# chainer.functions.n_step_lstm¶

chainer.functions.n_step_lstm(n_layers, dropout_ratio, hx, cx, ws, bs, xs)[source]

Stacked Uni-directional Long Short-Term Memory function.

This function calculates stacked Uni-directional LSTM with sequences. This function gets an initial hidden state $$h_0$$, an initial cell state $$c_0$$, an input sequence $$x$$, weight matrices $$W$$, and bias vectors $$b$$. This function calculates hidden states $$h_t$$ and $$c_t$$ for each time $$t$$ from input $$x_t$$.

$\begin{split}i_t &= \sigma(W_0 x_t + W_4 h_{t-1} + b_0 + b_4) \\ f_t &= \sigma(W_1 x_t + W_5 h_{t-1} + b_1 + b_5) \\ o_t &= \sigma(W_2 x_t + W_6 h_{t-1} + b_2 + b_6) \\ a_t &= \tanh(W_3 x_t + W_7 h_{t-1} + b_3 + b_7) \\ c_t &= f_t \cdot c_{t-1} + i_t \cdot a_t \\ h_t &= o_t \cdot \tanh(c_t)\end{split}$

As the function accepts a sequence, it calculates $$h_t$$ for all $$t$$ with one call. Eight weight matrices and eight bias vectors are required for each layer. So, when $$S$$ layers exist, you need to prepare $$8S$$ weight matrices and $$8S$$ bias vectors.

If the number of layers n_layers is greater than $$1$$, the input of the k-th layer is the hidden state h_t of the k-1-th layer. Note that all input variables except the first layer may have different shape from the first layer.

Parameters
• n_layers (int) – The number of layers.

• dropout_ratio (float) – Dropout ratio.

• hx (Variable) – Variable holding stacked hidden states. Its shape is (S, B, N) where S is the number of layers and is equal to n_layers, B is the mini-batch size, and N is the dimension of the hidden units.

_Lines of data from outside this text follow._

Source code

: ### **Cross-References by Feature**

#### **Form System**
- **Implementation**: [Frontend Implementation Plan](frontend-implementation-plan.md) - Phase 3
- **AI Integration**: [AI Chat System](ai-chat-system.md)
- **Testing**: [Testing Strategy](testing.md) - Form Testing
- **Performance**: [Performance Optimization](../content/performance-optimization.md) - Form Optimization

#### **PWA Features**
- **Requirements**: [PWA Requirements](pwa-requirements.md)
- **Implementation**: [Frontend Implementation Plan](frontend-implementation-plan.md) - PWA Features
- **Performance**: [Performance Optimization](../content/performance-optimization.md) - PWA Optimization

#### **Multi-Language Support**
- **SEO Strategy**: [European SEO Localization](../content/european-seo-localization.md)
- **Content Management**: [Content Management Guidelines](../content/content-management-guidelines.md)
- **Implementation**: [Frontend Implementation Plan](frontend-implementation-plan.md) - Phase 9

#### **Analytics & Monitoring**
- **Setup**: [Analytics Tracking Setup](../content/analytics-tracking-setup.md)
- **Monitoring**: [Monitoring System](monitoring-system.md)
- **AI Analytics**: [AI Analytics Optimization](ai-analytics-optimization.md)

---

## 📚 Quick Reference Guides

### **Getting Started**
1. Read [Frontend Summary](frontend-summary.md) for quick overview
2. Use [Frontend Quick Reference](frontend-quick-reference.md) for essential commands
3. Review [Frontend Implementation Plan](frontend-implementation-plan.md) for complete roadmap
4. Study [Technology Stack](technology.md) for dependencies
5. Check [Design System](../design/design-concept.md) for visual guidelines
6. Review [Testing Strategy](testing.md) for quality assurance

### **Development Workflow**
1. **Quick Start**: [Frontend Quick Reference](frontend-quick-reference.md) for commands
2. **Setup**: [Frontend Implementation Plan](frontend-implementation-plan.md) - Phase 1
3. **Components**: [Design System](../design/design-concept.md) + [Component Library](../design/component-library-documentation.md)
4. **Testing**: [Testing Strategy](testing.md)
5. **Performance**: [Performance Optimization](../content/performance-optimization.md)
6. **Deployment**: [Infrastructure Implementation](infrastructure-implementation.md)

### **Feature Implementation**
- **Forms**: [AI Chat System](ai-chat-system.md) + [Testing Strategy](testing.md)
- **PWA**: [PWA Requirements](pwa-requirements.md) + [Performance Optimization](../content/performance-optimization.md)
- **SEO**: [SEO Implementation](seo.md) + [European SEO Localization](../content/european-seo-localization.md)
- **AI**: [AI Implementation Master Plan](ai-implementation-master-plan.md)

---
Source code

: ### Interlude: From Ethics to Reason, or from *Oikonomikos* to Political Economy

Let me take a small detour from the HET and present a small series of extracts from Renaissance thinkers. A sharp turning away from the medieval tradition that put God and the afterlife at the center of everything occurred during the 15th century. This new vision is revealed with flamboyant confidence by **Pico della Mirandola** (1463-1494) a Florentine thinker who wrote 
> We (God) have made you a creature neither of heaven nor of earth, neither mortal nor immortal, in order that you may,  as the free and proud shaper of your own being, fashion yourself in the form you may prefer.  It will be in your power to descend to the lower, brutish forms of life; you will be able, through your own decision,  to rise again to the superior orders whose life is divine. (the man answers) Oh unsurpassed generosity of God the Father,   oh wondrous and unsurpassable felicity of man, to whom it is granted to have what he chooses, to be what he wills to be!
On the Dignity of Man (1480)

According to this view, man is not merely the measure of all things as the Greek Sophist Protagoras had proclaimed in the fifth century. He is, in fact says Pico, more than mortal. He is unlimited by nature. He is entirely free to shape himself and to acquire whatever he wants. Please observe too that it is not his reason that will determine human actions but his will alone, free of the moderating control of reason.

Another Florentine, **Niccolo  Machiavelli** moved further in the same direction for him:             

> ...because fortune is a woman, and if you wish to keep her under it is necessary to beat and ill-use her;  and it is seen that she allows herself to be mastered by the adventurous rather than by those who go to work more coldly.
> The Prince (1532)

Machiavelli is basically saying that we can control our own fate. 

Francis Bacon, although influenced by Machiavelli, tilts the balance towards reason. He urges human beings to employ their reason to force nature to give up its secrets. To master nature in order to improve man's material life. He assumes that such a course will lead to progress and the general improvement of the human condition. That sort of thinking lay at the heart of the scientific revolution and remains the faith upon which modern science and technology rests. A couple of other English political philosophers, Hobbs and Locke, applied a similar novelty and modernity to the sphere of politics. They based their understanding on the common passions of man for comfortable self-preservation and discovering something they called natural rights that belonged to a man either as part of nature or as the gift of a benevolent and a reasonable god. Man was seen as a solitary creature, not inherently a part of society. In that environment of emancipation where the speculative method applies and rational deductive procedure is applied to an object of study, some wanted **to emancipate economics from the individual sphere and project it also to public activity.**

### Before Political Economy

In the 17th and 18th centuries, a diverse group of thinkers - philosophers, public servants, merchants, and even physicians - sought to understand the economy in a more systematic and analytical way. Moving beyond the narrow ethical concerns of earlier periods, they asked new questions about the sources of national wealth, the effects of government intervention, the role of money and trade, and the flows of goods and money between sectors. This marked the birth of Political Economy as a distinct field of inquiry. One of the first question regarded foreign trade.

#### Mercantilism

• cx (Variable) – Variable holding stacked cell states. It has the same shape as hx.

• ws (list of list of Variable) – Weight matrices. ws[i] represents the weights for the i-th layer. Each ws[i] is a list containing eight matrices. ws[i][j] corresponds to $$W_j$$ in the equation. Only ws[0][j] where 0 <= j < 4 are (N, I)-shaped as they are multiplied with input variables, where I is the size of the input and N is the dimension of the hidden units. All other matrices are (N, N)-shaped.

• bs (list of list of Variable) – Bias vectors. bs[i] represents the biases for the i-th layer. Each bs[i] is a list containing eight vectors. bs[i][j] corresponds to $$b_j$$ in the equation. The shape of each matrix is (N,) where N is the dimension of the hidden units.

• xs (list of Variable) – A list of Variable holding input values. Each element xs[t] holds input value for time t. Its shape is (B_t, I), where B_t is the mini-batch size for time t. The sequences must be transposed. transpose_sequence() can be used to transpose a list of Variables each representing a sequence. When sequences has different lengths, they must be sorted in descending order of their lengths before transposing. So xs needs to satisfy xs[t].shape[0] >= xs[t + 1].shape[0].

Returns

This function returns a tuple containing three elements, hy, cy and ys.

• hy is an updated hidden states whose shape is the same as hx.

• cy is an updated cell states whose shape is the same as cx.

• ys is a list of Variable . Each element ys[t] holds hidden states of the last layer corresponding to an input xs[t]. Its shape is (B_t, N) where B_t is the mini-batch size for time t, and N is size of hidden units. Note that B_t is the same value as xs[t].

Return type

tuple

Note

The dimension of hidden units is limited to only one size N. If you want to use variable dimension of hidden units, please use chainer.functions.lstm.

Example

>>> batchs = [3, 2, 1]  # support variable length sequences
>>> in_size, out_size, n_layers = 3, 2, 2
>>> dropout_ratio = 0.0
>>> xs = [np.ones((b, in_size)).astype(np.float32) for b in batchs]
>>> [x.shape for x in xs]
[(3, 3), (2, 3), (1, 3)]
>>> h_shape = (n_layers, batchs[0], out_size)
>>> hx = np.ones(h_shape).astype(np.float32)
>>> cx = np.ones(h_shape).astype(np.float32)
>>> w_in = lambda i, j: in_size if i == 0 and j < 4 else out_size
>>> ws = []
>>> bs = []
>>> for n in range(n_layers):
...     ws.append([np.ones((out_size, w_in(n, i))).astype(np.float32) for i in range(8)])
...     bs.append([np.ones((out_size,)).astype(np.float32) for _ in range(8)])
...
>>> ws[0][0].shape  # ws[0][:4].shape are (out_size, in_size)
(2, 3)
>>> ws[1][0].shape  # others are (out_size, out_size)
(2, 2)
>>> bs[0][0].shape
(2,)
>>> hy, cy, ys = F.n_step_lstm(
...     n_layers, dropout_ratio, hx, cx, ws, bs, xs)
>>> hy.shape
(2, 3, 2)
>>> cy.shape
(2, 3, 2)
>>> [y.shape for y in ys]
[(3, 2), (2, 2), (1, 2)]